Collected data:
○ ○ ○ ○
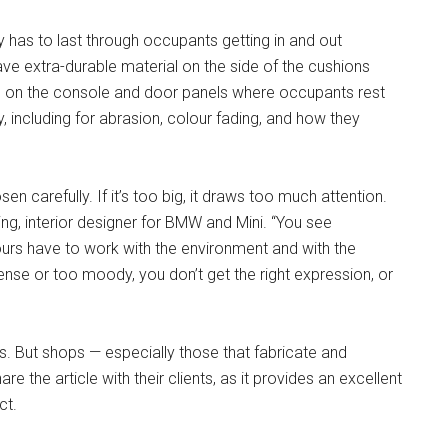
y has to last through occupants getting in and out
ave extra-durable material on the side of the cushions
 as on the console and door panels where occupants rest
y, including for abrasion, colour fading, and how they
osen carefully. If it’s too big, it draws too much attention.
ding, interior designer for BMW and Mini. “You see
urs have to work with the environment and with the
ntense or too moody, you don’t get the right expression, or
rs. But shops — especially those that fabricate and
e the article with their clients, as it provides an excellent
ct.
○ ○ ○ ○
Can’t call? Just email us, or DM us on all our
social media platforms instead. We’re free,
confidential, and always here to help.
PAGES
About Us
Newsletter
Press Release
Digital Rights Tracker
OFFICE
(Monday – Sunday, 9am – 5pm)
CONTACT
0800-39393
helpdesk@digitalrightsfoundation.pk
○ ○ ○ ○
_WORK REQUIRED_
Using the entries above, copy out all lines that contain the string "with".

_RESULT_
urs have to work with the environment and with the
e the article with their clients, as it provides an excellent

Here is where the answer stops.